Squier Bullet Strat with floating bridge

Above is a guitar that long time followers of mine know as Banana, the 2010 Squier Bullet Strat in Arctic White. Why is she called Banana? Because the Arctic White that Squier puts on that particular guitar is nowhere near white. It's decidedly more yellow, as in banana-colored, hence why the guitar is called Banana.

I took the guitar out of its gig bag today. The neck was back-bowed a bit from not being played in a while. A few turns of the truss rod fixed that right up.

Yes, the guitar is slightly dirty at the bridge, but that's only because of something I did to it today. I adjusted the bridge so now it floats.

My reason for doing this yet again was that I had the thought of how I use a vibrato bar. On the Jazzmaster I use slow movements and barely bend it to make it do what it does. It came to mind that if I float the Strat bridge, I could get a similar effect as long as I'm really light on the bar.

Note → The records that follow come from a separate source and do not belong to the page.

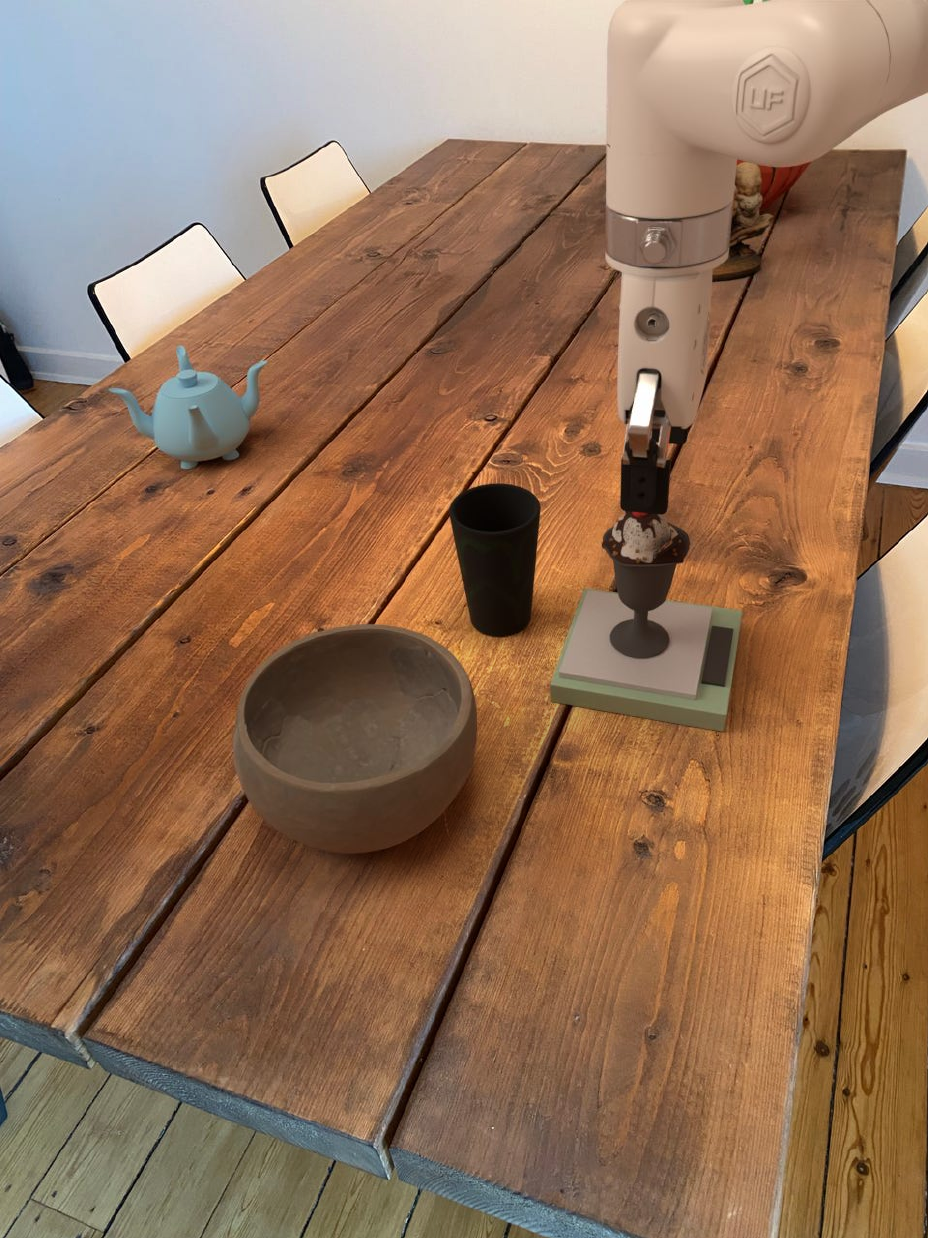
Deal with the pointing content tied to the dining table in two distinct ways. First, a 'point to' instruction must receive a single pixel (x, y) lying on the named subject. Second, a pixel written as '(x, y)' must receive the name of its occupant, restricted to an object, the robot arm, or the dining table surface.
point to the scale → (650, 663)
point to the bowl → (355, 737)
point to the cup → (497, 554)
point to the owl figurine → (744, 224)
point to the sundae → (643, 577)
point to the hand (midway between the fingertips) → (655, 474)
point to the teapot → (197, 414)
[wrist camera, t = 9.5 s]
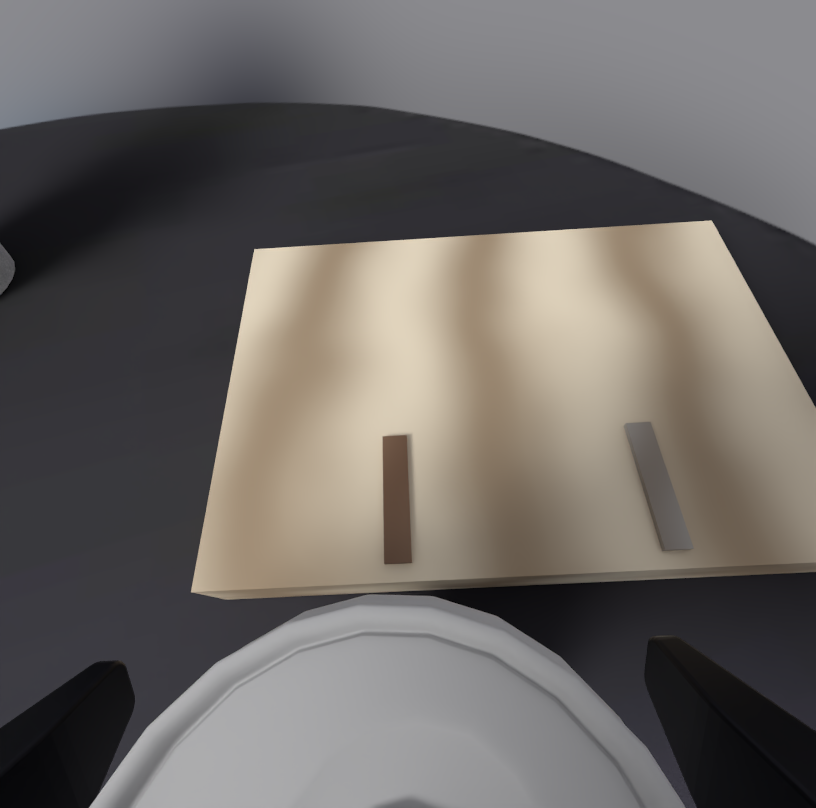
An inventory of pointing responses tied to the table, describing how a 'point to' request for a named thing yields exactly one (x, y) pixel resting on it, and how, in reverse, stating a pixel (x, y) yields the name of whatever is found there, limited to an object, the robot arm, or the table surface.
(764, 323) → the chopping board
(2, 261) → the house plant
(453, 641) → the beverage can
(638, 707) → the table surface
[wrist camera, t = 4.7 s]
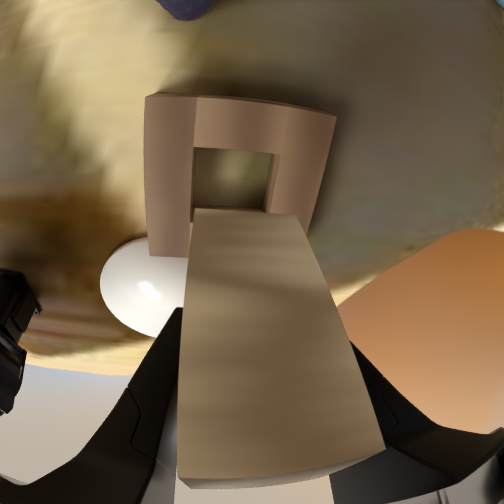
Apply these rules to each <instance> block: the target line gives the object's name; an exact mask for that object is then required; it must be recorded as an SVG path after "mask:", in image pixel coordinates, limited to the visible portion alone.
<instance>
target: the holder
mask: <svg viewBox="0 0 504 504" xmlns="http://www.w3.org/2000/svg"><path fill="white" fill-rule="evenodd" d="M336 120H337V117H336V116H334V115H332V114H330V113H328V112H326V111H324V110H320V109H315V108H310V107H305V106H300V105H294V104H289V103H283V102H276V101H269V100H262V99H254V98H246V97H236V96H225V95H211V94H190V93H154V94H152V95H149V96H147V97H145V110H144V187H145V207H146V222H147V235H148V246H149V256H159V257H179V258H189V249H190V242H191V234H192V227H193V220H194V213H195V208H201V209H219V210H235V211H250V212H264V213H276V214H288V215H296V216H297V218H298V220H299V222H300V224H301V227H302V229H303V231H304V233H305V235H307V232H308V228H309V225H310V221H311V218H312V214H313V211H314V207H315V203H316V200H317V196H318V192H319V188H320V185H321V181H322V177H323V173H324V169H325V165H326V161H327V157H328V153H329V149H330V145H331V141H332V137H333V133H334V128H335V124H336ZM196 147H205V148H221V149H234V150H245V151H255V152H264V153H272V156H271V161H270V167H269V173H268V178H267V184H266V190H265V195H264V201H263V207H262V209H250V208H235V207H219V206H201V205H193V188H194V169H195V153H196Z"/></svg>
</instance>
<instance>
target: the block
mask: <svg viewBox="0 0 504 504" xmlns="http://www.w3.org/2000/svg"><path fill="white" fill-rule="evenodd" d="M385 449H386V448H385V444H384V441H383V438H382V434H381V431H380V428H379V425H378V421H377V418H376V415H375V412H374V409H373V406H372V403H371V400H370V397H369V394H368V391H367V388H366V385H365V382H364V380H363V377H362V374H361V371H360V368H359V366H358V363H357V360H356V357H355V355H354V352H353V349H352V346H351V344H350V341H349V339H348V336H347V334H346V331H345V328H344V326H343V323H342V320H341V318H340V316H339V313H338V311H337V308H336V305H335V303H334V301H333V298H332V296H331V293H330V291H329V288H328V286H327V284H326V281H325V279H324V276H323V274H322V272H321V269H320V267H319V265H318V262H317V260H316V258H315V256H314V253H313V251H312V249H311V246H310V244H309V242H308V240H307V238H306V235H305V233H304V231H303V229H302V227H301V224H300V222H299V220H298V218H297V216H296V215H288V214H276V213H264V212H250V211H235V210H219V209H201V208H195V213H194V220H193V227H192V234H191V242H190V249H189V258H188V266H187V275H186V284H185V294H184V305H183V316H182V329H181V342H180V358H179V377H178V405H177V473H178V478H179V479H180V480H181V481H183V482H184V483H185V484H186V485H187V486H188V487H189V488H191V489H238V488H253V487H265V486H273V485H281V484H288V483H294V482H300V481H306V480H311V479H316V478H320V477H323V476H326V475H329V474H331V473H334V472H337V471H339V470H342V469H344V468H347V467H349V466H351V465H354V464H356V463H358V462H360V461H363V460H365V459H367V458H369V457H371V456H373V455H375V454H377V453H379V452H381V451H383V450H385Z"/></svg>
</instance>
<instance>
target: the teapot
mask: <svg viewBox="0 0 504 504" xmlns="http://www.w3.org/2000/svg"><path fill="white" fill-rule="evenodd" d="M496 2H497V3H498V4H499V5H500V6H501V7H502V8H503V9H504V0H496Z"/></svg>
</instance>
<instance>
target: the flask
mask: <svg viewBox="0 0 504 504" xmlns="http://www.w3.org/2000/svg"><path fill="white" fill-rule="evenodd" d="M156 1H157V2H159V3H160V4H161V6H162V7H163V8H164V9H165V10H167V11H168V12H169V13H170V14H171V15H172V16H173V19H177V20H182V21H185V22H188V21H195V20H197V19H199V18H200V17H202V16H203V15H204V13H206V12H207V11H209V10H210V9H211V8H212V6H213V5H214V4H215V2H216V1H217V0H156Z"/></svg>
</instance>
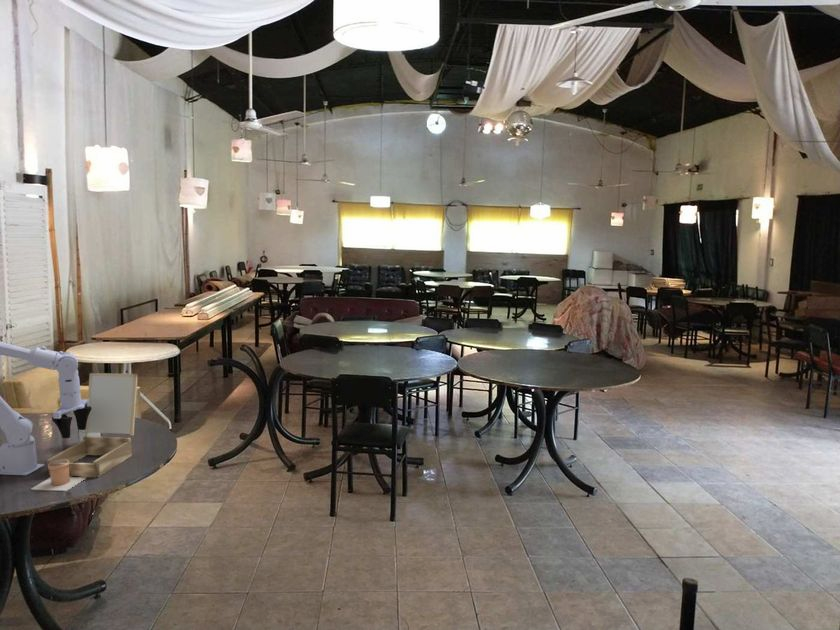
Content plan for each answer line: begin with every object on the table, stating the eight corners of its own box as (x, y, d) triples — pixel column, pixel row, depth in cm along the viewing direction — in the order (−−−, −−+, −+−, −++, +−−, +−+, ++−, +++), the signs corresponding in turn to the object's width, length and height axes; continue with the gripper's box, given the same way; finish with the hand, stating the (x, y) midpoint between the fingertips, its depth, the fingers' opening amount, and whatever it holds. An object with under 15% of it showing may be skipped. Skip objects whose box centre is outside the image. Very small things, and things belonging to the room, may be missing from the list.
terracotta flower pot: (45, 486, 183) (43, 466, 182) (58, 478, 189) (56, 458, 188) (63, 486, 183) (61, 466, 182) (75, 479, 188) (73, 459, 187)
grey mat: (30, 489, 181) (30, 488, 181) (52, 477, 190) (52, 476, 190) (66, 491, 180) (66, 490, 180) (86, 478, 189) (86, 477, 189)
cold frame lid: (89, 373, 211) (91, 373, 212) (85, 433, 209) (86, 433, 210) (136, 373, 209) (137, 373, 210) (132, 435, 207) (133, 435, 208)
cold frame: (48, 475, 192) (46, 456, 191) (86, 453, 209) (85, 436, 208) (98, 477, 190) (96, 458, 189) (132, 455, 207) (130, 437, 206)
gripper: (66, 398, 191) (70, 442, 193) (96, 386, 205) (100, 426, 207) (44, 398, 192) (49, 441, 194) (76, 385, 206) (80, 425, 208)
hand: (74, 433), depth 201 cm, fingers open, 7 cm apart
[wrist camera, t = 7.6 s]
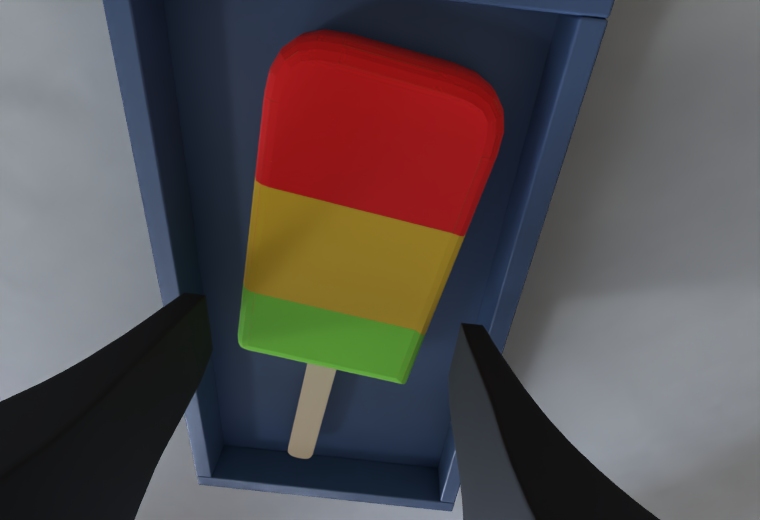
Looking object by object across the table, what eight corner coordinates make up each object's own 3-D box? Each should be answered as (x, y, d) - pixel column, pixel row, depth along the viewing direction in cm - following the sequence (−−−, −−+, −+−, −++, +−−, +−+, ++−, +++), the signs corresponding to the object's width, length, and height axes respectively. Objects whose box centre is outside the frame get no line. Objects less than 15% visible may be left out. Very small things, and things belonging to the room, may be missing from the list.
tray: (448, 466, 20) (452, 512, 18) (216, 441, 20) (198, 485, 18) (586, -18, 10) (621, -17, 9) (139, -68, 10) (86, -75, 9)
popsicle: (513, 74, 11) (530, 92, 9) (369, 448, 19) (365, 492, 17) (287, 10, 11) (265, 18, 9) (236, 420, 19) (220, 463, 17)
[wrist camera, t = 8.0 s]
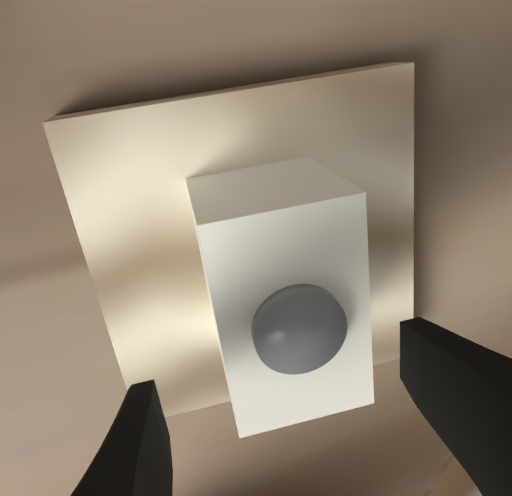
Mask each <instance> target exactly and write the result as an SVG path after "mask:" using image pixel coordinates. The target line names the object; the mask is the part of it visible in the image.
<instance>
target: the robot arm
mask: <svg viewBox="0 0 512 496" xmlns="http://www.w3.org/2000/svg"><path fill="white" fill-rule="evenodd" d="M400 378H401V380H402V382H403V384H404V385H405V387H406V389H407V391H408V393H409V394H410V396H411V398H412V399H413V401H414V403H415V404H416V406H417V408H418V409H419V410H420V412H421V413H422V414H423V416H424V417H425V418H426V420H427V421H428V422H429V424H430V425H431V426H432V428H433V429H434V430H435V431H436V433H437V434H438V435H439V437H440V438H441V439H442V441H443V442H444V443H445V444H446V446H447V447H448V448H449V450H450V451H451V452H452V453H453V455H454V456H455V457H456V459H457V460H458V461H459V463H460V464H461V465H462V466H463V468H464V469H465V470H466V472H467V473H468V475H469V476H470V477H471V479H472V480H473V482H474V483H475V484H476V486H477V487H478V489H479V491H480V492H481V494H482V495H483V496H512V359H511V358H509V357H506V356H504V355H501V354H499V353H497V352H494V351H492V350H490V349H488V348H485V347H483V346H481V345H479V344H477V343H474V342H472V341H470V340H468V339H466V338H464V337H461V336H459V335H457V334H455V333H453V332H451V331H449V330H447V329H445V328H443V327H440V326H438V325H436V324H434V323H432V322H430V321H427V320H425V319H423V318H420V317H417V318H413V319H409V320H404V321H400ZM172 482H173V469H172V457H171V446H170V436H169V432H168V428H167V425H166V421H165V417H164V414H163V410H162V406H161V403H160V399H159V395H158V392H157V388H156V385H155V381H154V379H153V380H149V381H144V382H140V383H136V384H132V385H131V386H130V387H129V389H128V391H127V394H126V396H125V398H124V401H123V403H122V405H121V407H120V409H119V412H118V414H117V416H116V418H115V420H114V422H113V424H112V426H111V428H110V430H109V432H108V434H107V436H106V438H105V440H104V441H103V443H102V445H101V447H100V449H99V451H98V452H97V454H96V456H95V457H94V459H93V461H92V463H91V464H90V466H89V468H88V469H87V471H86V473H85V474H84V476H83V478H82V479H81V481H80V482H79V484H78V485H77V487H76V488H75V490H74V491H73V493H72V494H71V496H172Z"/></svg>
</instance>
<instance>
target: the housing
mask: <svg viewBox="0 0 512 496" xmlns="http://www.w3.org/2000/svg"><path fill="white" fill-rule="evenodd" d="M185 180H186V185H187V190H188V195H189V200H190V205H191V210H192V215H193V220H194V225H195V230H196V235H197V239H198V244H199V249H200V254H201V259H202V264H203V269H204V274H205V279H206V284H207V289H208V294H209V299H210V304H211V309H212V314H213V319H214V324H215V329H216V334H217V339H218V343H219V348H220V353H221V357H222V362H223V366H224V371H225V375H226V380H227V384H228V389H229V393H230V398H231V402H232V407H233V411H234V416H235V420H236V425H237V429H238V434H239V438H243V437H246V436H250V435H254V434H258V433H262V432H266V431H269V430H273V429H277V428H281V427H285V426H289V425H292V424H296V423H300V422H304V421H308V420H312V419H315V418H319V417H323V416H327V415H331V414H335V413H338V412H342V411H346V410H350V409H354V408H358V407H361V406H365V405H369V404H373V403H374V386H373V361H372V335H371V310H370V284H369V259H368V234H367V208H366V192H364V191H363V190H361V189H360V188H358V187H357V186H355V185H353V184H352V183H350V182H349V181H347V180H346V179H344V178H343V177H341V176H339V175H338V174H336V173H335V172H333V171H332V170H330V169H328V168H327V167H325V166H324V165H322V164H321V163H319V162H317V161H316V160H314V159H313V158H311V157H310V156H307V157H301V158H296V159H290V160H285V161H279V162H274V163H268V164H263V165H258V166H252V167H247V168H241V169H236V170H230V171H225V172H219V173H214V174H208V175H203V176H197V177H192V178H186V179H185Z"/></svg>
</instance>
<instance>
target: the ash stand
mask: <svg viewBox="0 0 512 496" xmlns="http://www.w3.org/2000/svg"><path fill="white" fill-rule="evenodd" d="M42 123H43V126H44V129H45V132H46V136H47V139H48V142H49V145H50V148H51V151H52V154H53V158H54V161H55V164H56V167H57V170H58V173H59V177H60V180H61V183H62V186H63V189H64V192H65V196H66V199H67V202H68V205H69V208H70V211H71V215H72V218H73V221H74V224H75V227H76V230H77V234H78V237H79V240H80V243H81V246H82V249H83V253H84V256H85V259H86V262H87V265H88V268H89V272H90V275H91V278H92V281H93V284H94V287H95V291H96V294H97V297H98V300H99V303H100V306H101V309H102V313H103V316H104V319H105V322H106V325H107V328H108V332H109V335H110V338H111V341H112V344H113V347H114V351H115V354H116V357H117V360H118V363H119V366H120V370H121V373H122V376H123V379H124V382H125V385H126V389H127V391H128V389H129V387H130V386H131V385H132V384H136V383H140V382H144V381H149V380H153V379H154V381H155V385H156V388H157V392H158V395H159V399H160V403H161V406H162V410H163V414H164V417H169V416H173V415H177V414H181V413H185V412H189V411H193V410H197V409H201V408H205V407H209V406H213V405H217V404H221V403H225V402H229V401H231V398H230V393H229V389H228V384H227V380H226V375H225V371H224V366H223V362H222V357H221V353H220V348H219V343H218V339H217V334H216V329H215V324H214V319H213V314H212V309H211V304H210V299H209V294H208V289H207V284H206V279H205V274H204V269H203V264H202V259H201V254H200V249H199V244H198V239H197V235H196V230H195V225H194V220H193V215H192V210H191V205H190V200H189V195H188V190H187V185H186V180H185V179H186V178H192V177H197V176H203V175H208V174H214V173H219V172H225V171H230V170H236V169H241V168H247V167H252V166H258V165H263V164H268V163H274V162H279V161H285V160H290V159H296V158H301V157H307V156H310V157H311V158H313V159H314V160H316V161H317V162H319V163H321V164H322V165H324V166H325V167H327V168H328V169H330V170H332V171H333V172H335V173H336V174H338V175H339V176H341V177H343V178H344V179H346V180H347V181H349V182H350V183H352V184H353V185H355V186H357V187H358V188H360V189H361V190H363V191H364V192H366V208H367V234H368V259H369V284H370V310H371V335H372V361H373V365H377V364H381V363H385V362H389V361H393V360H397V359H400V321H404V320H409V319H413V307H414V62H387V63H381V64H375V65H368V66H362V67H356V68H350V69H343V70H337V71H331V72H325V73H319V74H312V75H306V76H300V77H294V78H287V79H281V80H275V81H269V82H262V83H256V84H250V85H244V86H237V87H231V88H225V89H219V90H212V91H206V92H200V93H194V94H188V95H181V96H175V97H169V98H163V99H156V100H150V101H144V102H138V103H131V104H125V105H119V106H113V107H106V108H100V109H94V110H88V111H82V112H75V113H69V114H63V115H57V116H53V117H51V118H49V119H48V120H46V121H44V122H42Z"/></svg>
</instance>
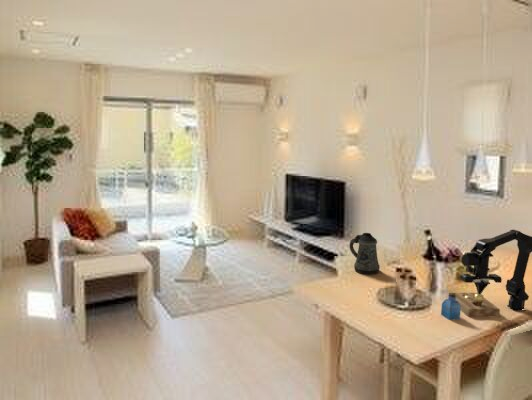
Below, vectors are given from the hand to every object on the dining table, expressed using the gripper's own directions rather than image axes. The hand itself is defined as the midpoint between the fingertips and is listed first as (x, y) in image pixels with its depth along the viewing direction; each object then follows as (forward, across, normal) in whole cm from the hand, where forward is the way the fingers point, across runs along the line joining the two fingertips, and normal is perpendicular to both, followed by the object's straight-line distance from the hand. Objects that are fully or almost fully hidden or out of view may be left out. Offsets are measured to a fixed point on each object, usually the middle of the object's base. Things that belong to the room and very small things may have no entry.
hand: (479, 294), depth 223 cm
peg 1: (+9, 0, -10) cm, 14 cm away
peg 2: (+4, 0, 0) cm, 4 cm away
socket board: (+9, 0, -5) cm, 11 cm away
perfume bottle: (+10, +17, +6) cm, 21 cm away
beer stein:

Did it work? In fact, yeah it did. My Jazzmaster playing has "trained" me in such a way where I can now use a Strat's vibrato system, which Fender incorrectly calls tremolo on the Stratocaster guitar, and get that slow-style vibrato while keeping the strings in tune.

As for the dirt seen in the photo, that's gunk that was trapped under the bridge when I had it decked. On the next string change I'll run a rag under there and clean it out proper.

Using the vibrato bar on a Strat is weird

Almost nobody uses the vibrato bar a.k.a. whammy bar on a Strat because it makes the strings go out-of-tune so easily. But it's my feeling most people don't know how to use a vibrato bar properly.

As I said above, the Jazzmaster taught me how to use vibrato the right way. I can't explain that in words other than saying that when you use vibrato on a Jaguar or a Jazzmaster and play on one of those for a while, only then do you truly understand how a floating vibrato system is supposed to work.

A Floyd-Rose system does not teach you how to use vibrato on a Strat, for the reason the Floyd is a locking system and the Strat is open where no part of the string is locked down anywhere.

Actually using the vibrato bar on a Strat is a weird experience because I never played with one on a regular basis before. But I think I might leave it on and try it out for a while.

Yes, it is possible to use the vibrato bar on a Squier and have it keep in tune, or at least possible when the bridge is set to float and you use it lightly.